Opinião
Notas da semana de Marques Mendes
As notas da semana de Marques Mendes nos seus comentários na SIC. O comentador fala sobre o Orçamento do Estado para 2019, da remodelação do Governo e da polémica de Tancos, entre outros temas.
BALANÇO DO ORÇAMENTO
- Conhecido o Orçamento, vejamos agora, do ponto de vista das pessoas, das empresas e do país, o que há de melhor e de pior neste documento:
a) O MELHOR:
- Aumento das pensões – Os pensionistas são dos mais beneficiados com este OE. Com dois aumentos: um que resulta da lei e outro que é extraordinário. Uma medida justíssima.
- Redução dos passes sociais – É talvez a medida mais eficaz, mais racional, mais inteligente e com maior impacto eleitoral deste Orçamento.
- Melhoria da situação das famílias – Em 2018, o impacto no OE dos apoios às famílias era de 700 milhões. Em 2019 será de quase mil milhões (972).
- Incentivos ao regresso de emigrantes – Falta saber se esta medida é muito ou pouco eficaz. Mas é uma medida na direcção certa. Precisamos de atrair imigrantes qualificados.
- Défice próximo de zero – Pode-se discordar da forma de atingir este défice. E se não se poderia ter ido mais longe. Mas a decisão é correcta e é histórica. Nunca tivemos défice 0 em democracia.
b) O PIOR:
- Baixo crescimento em relação à UE – Estamos a crescer. É bom. Mas há 20 países na UEE a crescer mais do que nós. Em termos de comparação, estamos a perder.
- Redução ligeira da dívida pública – Em percentagem do PIB a dívida baixa ligeiramente. Mas em termos absolutos até aumenta e muito (3,2 mil milhões de euros). Podíamos ter ido mais longe.
- Degradação dos serviços públicos – Esta é a marca dos orçamentos anteriores. Vai manter-se. Vamos ter muitas cativações. Uma coisa é o orçamento apresentado, outra é o orçamento executado.
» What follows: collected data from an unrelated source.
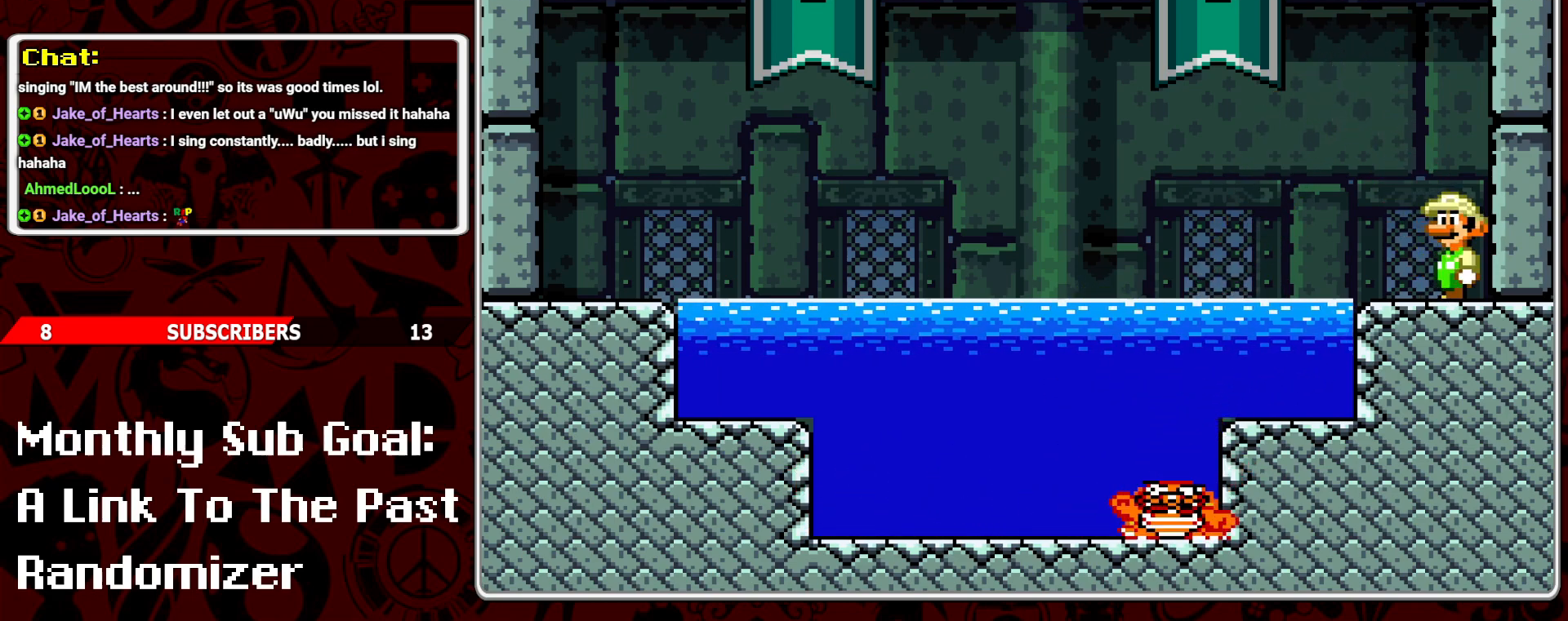
Gameplay with a controller (Nintendo layout); each line is a JSON object with the inputs held at the frame after it. "events" lists button and stick changes between this image and that frame as [ms after this image, input, new state], when the widget could be followed in between. Not read: L3 R3.
{"buttons": [], "events": []}
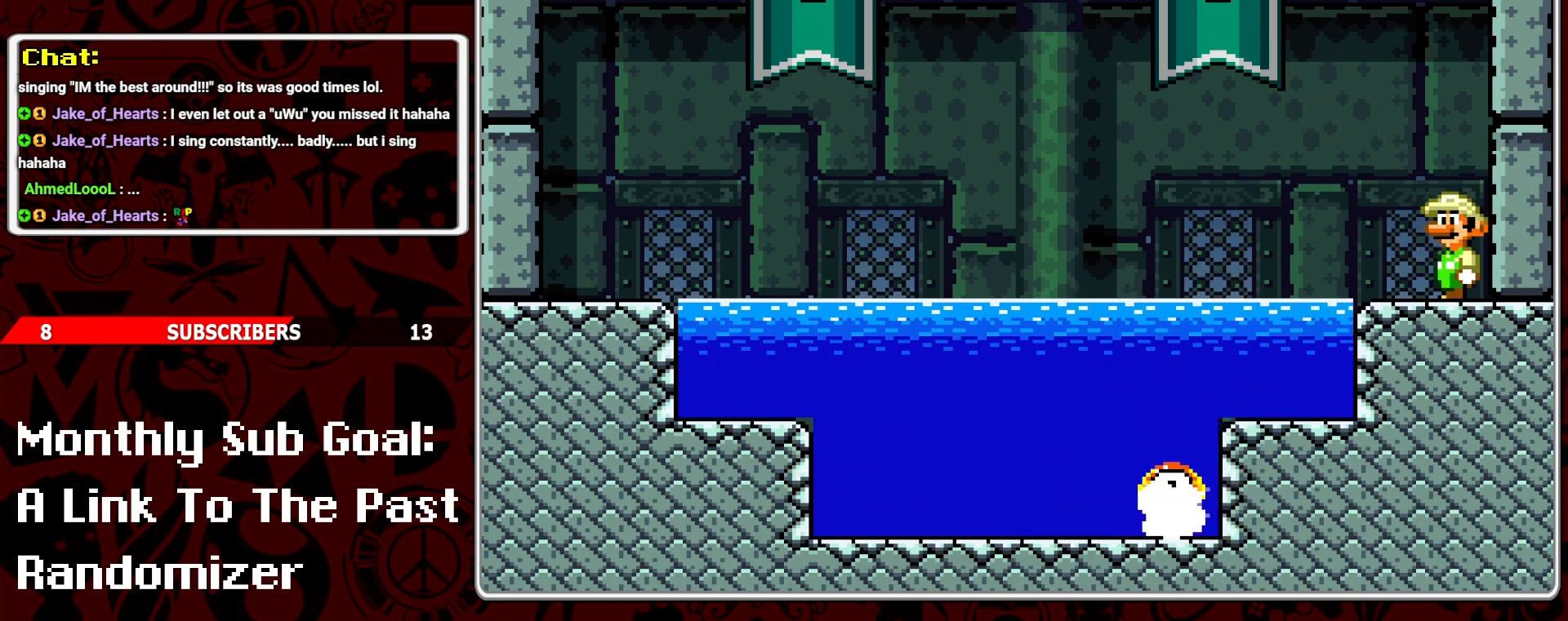
{"buttons": [], "events": []}
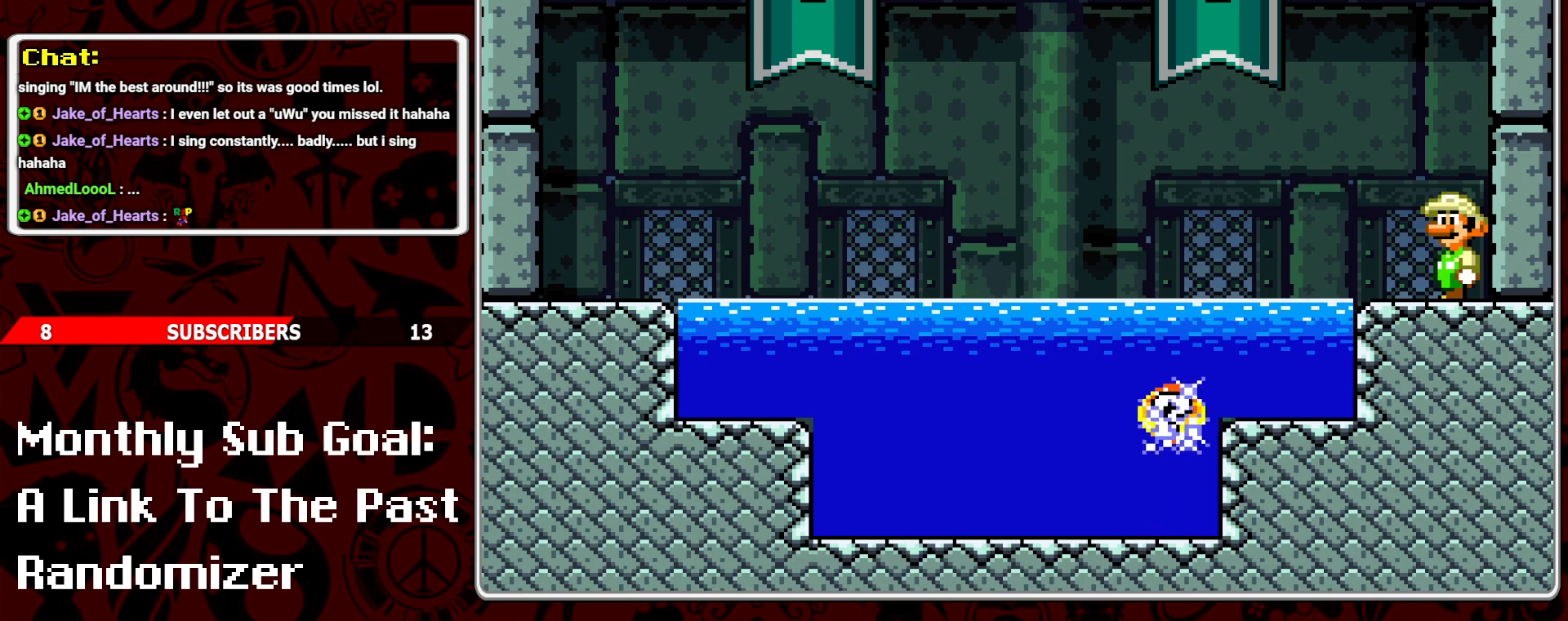
{"buttons": ["DPAD_LEFT"], "events": [[50, "DPAD_LEFT", "down"], [83, "B", "down"], [167, "B", "up"]]}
- Falta de apoios às empresas – As empresas são, de novo, o parente pobre do Orçamento. Só existe, de positivo, o fim do PEC. Em 4 Orçamentos, as famílias tiveram apoios da ordem dos 3 mil milhões de euros; as empresas, no mesmo período, tiveram apenas 900 milhões. E são elas que criam riqueza e emprego.
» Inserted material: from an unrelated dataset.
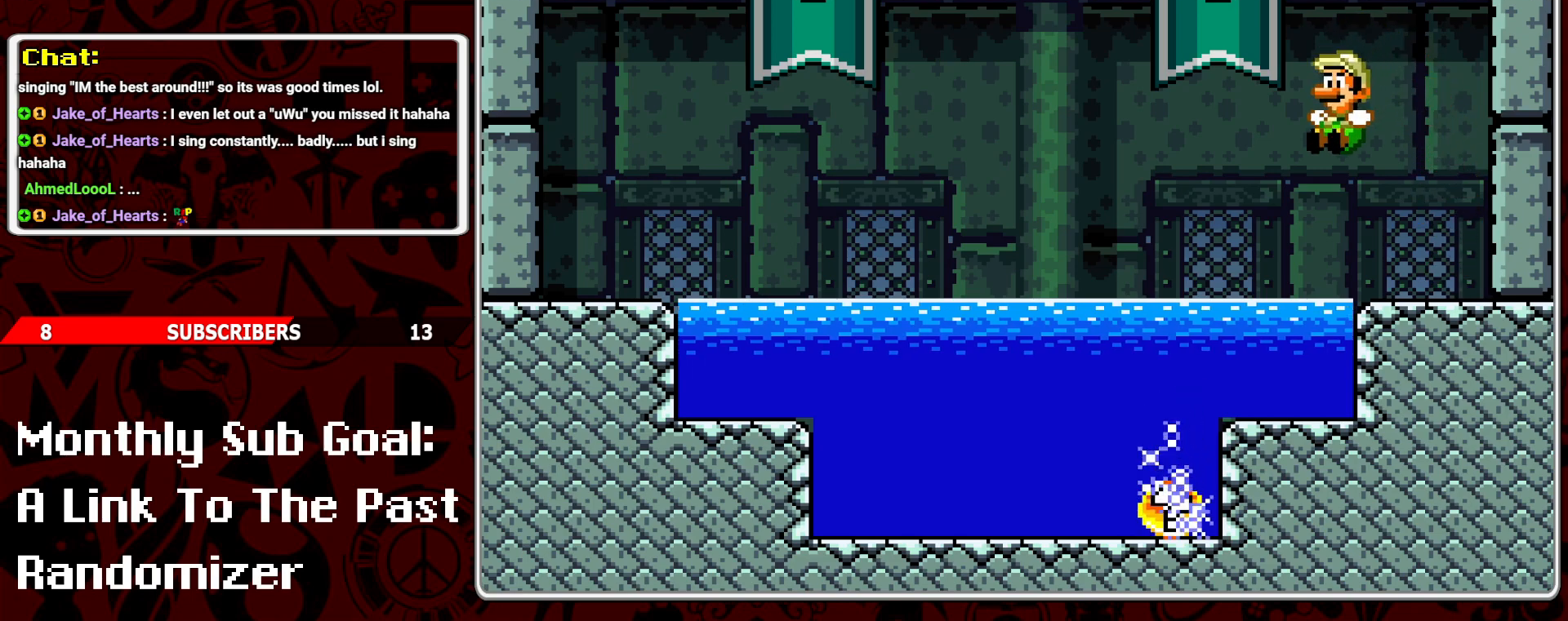
{"buttons": [], "events": [[133, "DPAD_LEFT", "up"], [283, "DPAD_RIGHT", "down"], [417, "DPAD_RIGHT", "up"]]}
- Manutenção de elevada carga fiscal – É a maior falha deste Orçamento. Continuamos com impostos muito elevados. Demasiado elevados para o nosso nível de vida. E, desta vez, nem os escalões do IRS são actualizados face à inflação.
2) Reformas antecipadas – A última trapalhada
- Os parceiros anunciaram, nas negociações do OE, que o regime das reformas antecipadas seria melhorado. O Governo não desmentiu.
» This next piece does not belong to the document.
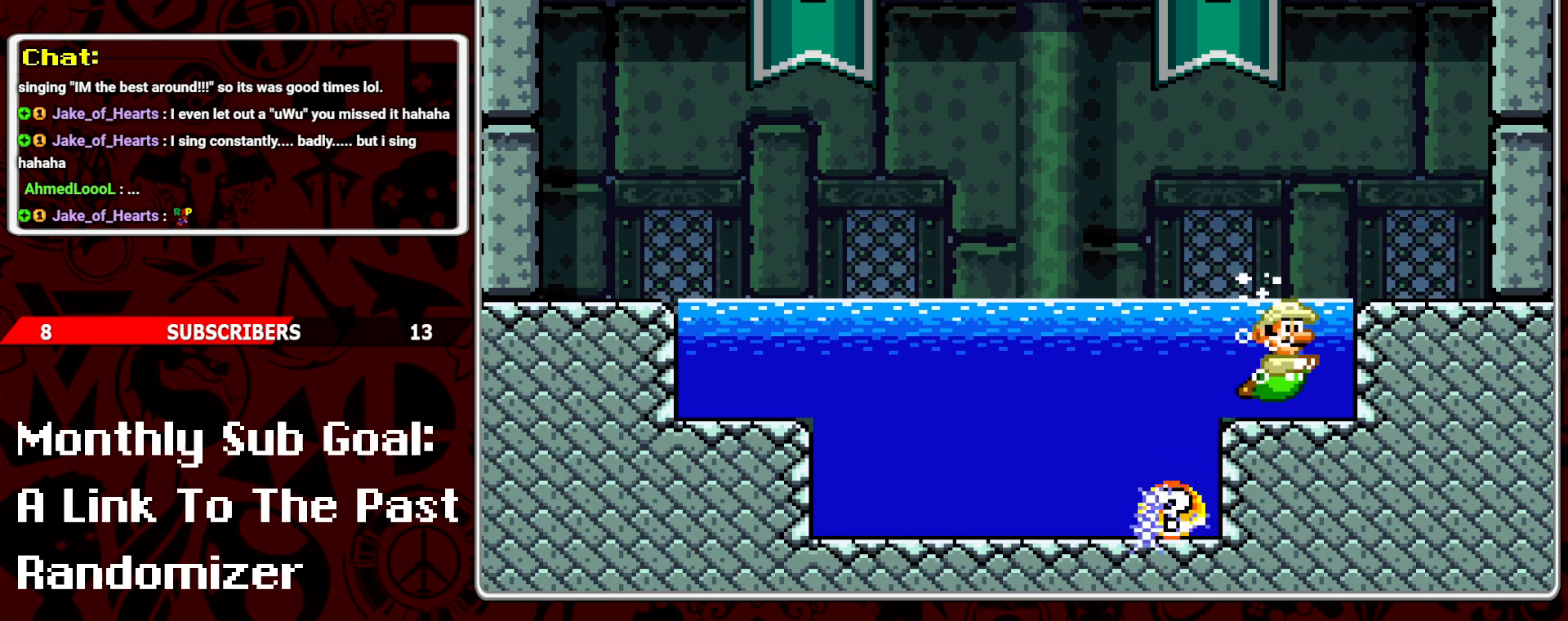
{"buttons": ["DPAD_LEFT"], "events": [[150, "DPAD_LEFT", "down"]]}
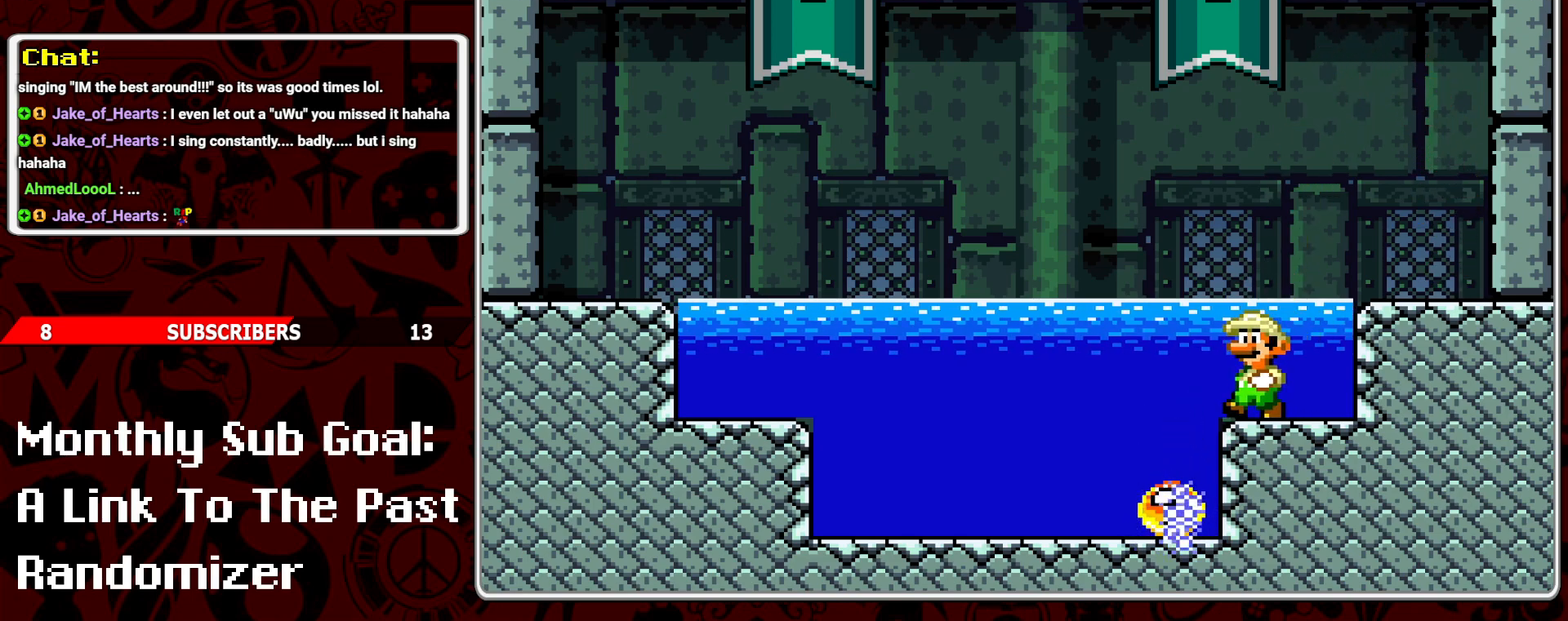
{"buttons": ["DPAD_LEFT"], "events": []}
- Conhecido o OE, o Ministro dá uma versão diferente – afinal, na prática, em vez de melhorar, o regime existente ainda é mais restringido.
- Este ADN do Governo já tem precedentes graves: foi com o Infarmed; foi na contagem do tempo dos professores; foi nos impostos sobre os combustíveis. Prometeu-se uma coisa e faz-se outra. É a governação do equívoco. É equivocar para reinar.
DÉFICE HISTÓRICO
Que o OE tem medidas necessárias e justas, não há dúvidas; que tem um défice histórico, claro que sim. A questão de fundo é: esta situação é sustentável no futuro? Mais do que as palavras, falam os números.
Vale a pena analisar a evolução da despesa e da receita pública em 10 anos (Quadro 1).
- Primeiro – De 2009 a 2019, a despesa subiu 3 mil milhões de euros – de 88,1 mil milhões para 91,1 mil milhões (3,4%).
- Segundo – De 2009 a 2019, a receita subiu quase 20 mil milhões de euros – de 70,9 mil milhões para 90,7 mil milhões (+28%), através de mais impostos e de maior crescimento económico. Metade deste crescimento (14%) foi nos últimos 4 anos.
- Terceiro – A redução do défice fez-se exclusivamente pelo lado da receita, ou seja, dos impostos. É que a despesa até aumentou.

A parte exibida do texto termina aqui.